I keep abreast of a number of local and global unit trust funds, particularly those in which my clients are invested, or may invest in the future.
Veritas Asset Management & Nedgroup Investments
This afternoon I attended a presentation by Andy Headley of London-based Veritas Asset Management. Andy is a co-fund manager of the Veritas Global Strategies and their head of global. He also manages, on behalf of Nedbank Investments, the Nedgroup Investments Global Equity Fund. The Nedbank Investments Global Equity Fund is a top-rated (Tier One) fund as assessed by our independent global fund advice partners Fundhouse.
Our clients have significant exposure to global assets and currently to global equities in particular. With South Africa making up less than 1% of the world’s stock markets we have been long-time proponents of the benefits of South African investors diversifying offshore.
Andy started out reminding us of their investment process and how they whittle-down their investable universe of about 4,000 global mid-to large-cap companies to the 25-40 portfolio holdings in the fund. It’s a largely bottom-up process where they are looking for good quality companies which they can buy at the right price. If a company is a great quality company to invest in it will make their shortlist and, if it’s also trading at the right price it will form part of the portfolio.

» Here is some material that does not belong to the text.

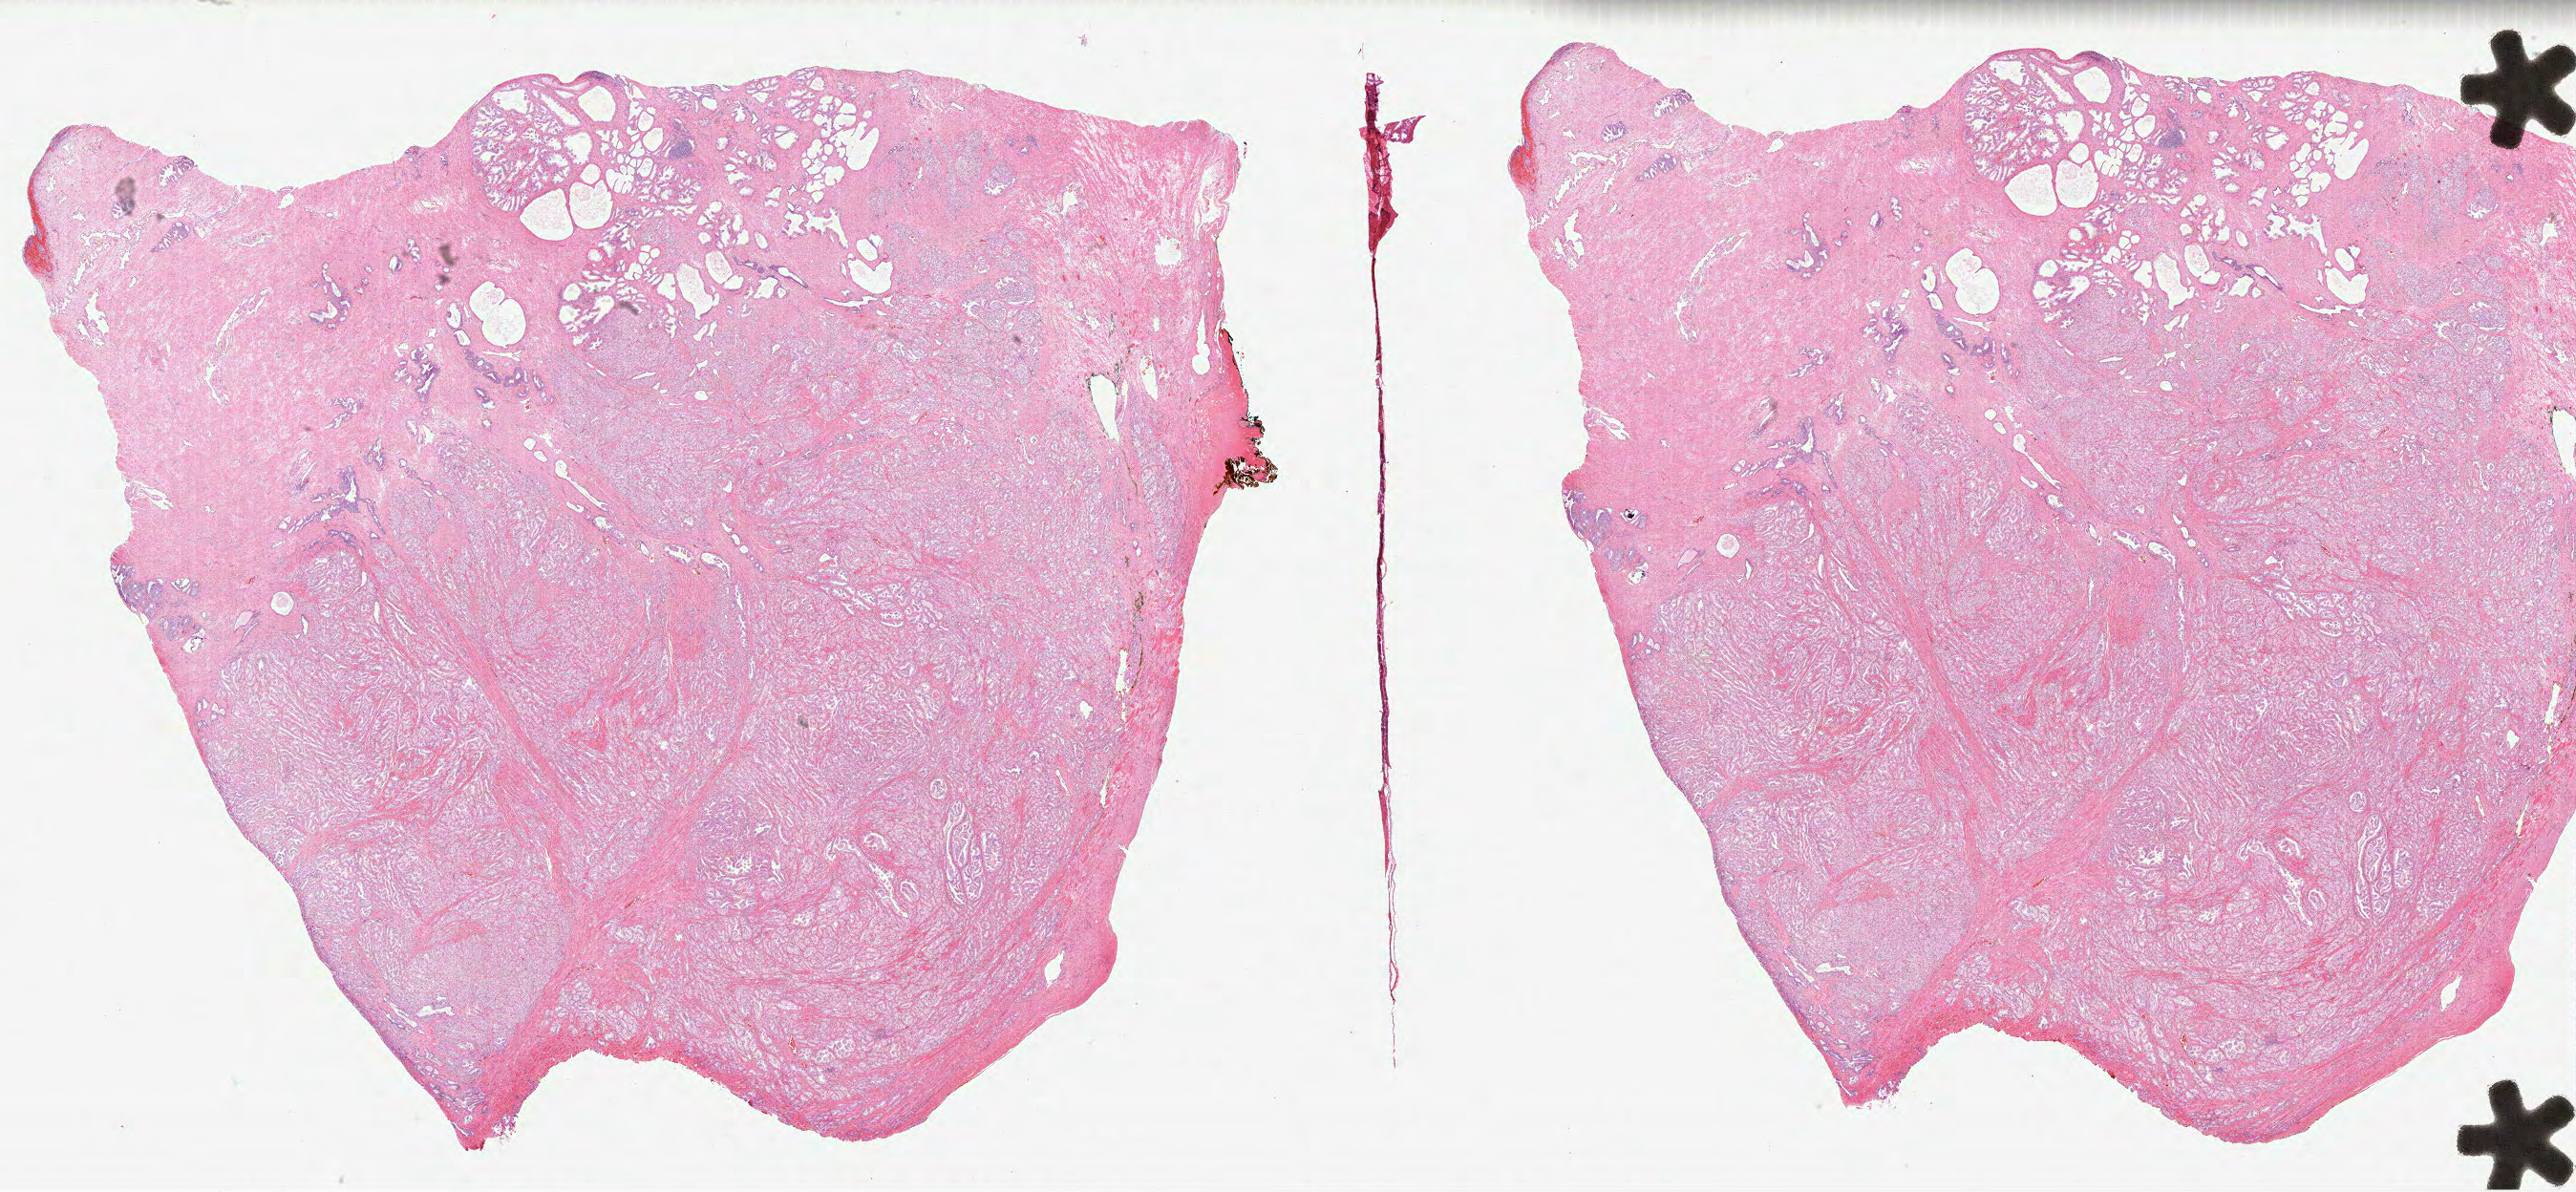
Whole-slide histology image, H&E-stained — a low-resolution overview of the entire scanned area, about 43.5 x 20.1 mm (from a 40x scan). FFPE section. Prostate, primary tumour sample. Male, age 61 years at initial diagnosis. Gleason score: 7 (4+3).
* diagnosis: Acinar cell carcinoma (prostate gland)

Their quality companies are those which have anticipated internal rates of return of between 12% and 20% (depending on risk).
Like some other managers, Veritas are also comfortable for the portfolio to have a degree of cash in it (up to about 20%) if they cannot find qualifying companies to buy.
Global markets are not cheap
The fund was sitting on about 13% cash at the end of July this year (up from about 10% the month before) which Andy said was a function of some selling during July and not finding companies which met their investment criteria to buy. He said that they have always been happy to sit on cash until the prices of quality companies that they follow come down and then they will buy. He cautioned investors in market-cap-weighted passive global equity investments where some of the larger companies are trading at very stretched valuations and could lead to investors suffering permanent capital losses going forward.
US Cable Companies
The fund’s two largest holdings at present are Charter Communications and Comcast. Together these companies made up 12.6% of the fund at the end of June. Andy discussed the investment case for both these companies with us (why they are quality companies and why they are currently, in their opinion, being mispriced by the market). In the same breath he didn’t have many nice things to say about the US Telco’s.
After the presentation I asked Andy what the fund’s sensitivity was to movements in the large indices which are tracked by the passive funds. He said that this was a relationship of which they are aware and had taken steps to reduce.
The fund seems to be invested in quality companies which are not overly expensive and, coupled with relatively high cash holdings, should provide investors with attractive returns going forward, whilst being fairly protected from market corrections by the cash.
Disclaimer: The information provided is not intended to address the circumstances of any particular individual or entity and should not be considered to be advice in any way. No person should act upon this information without first obtaining professional advice.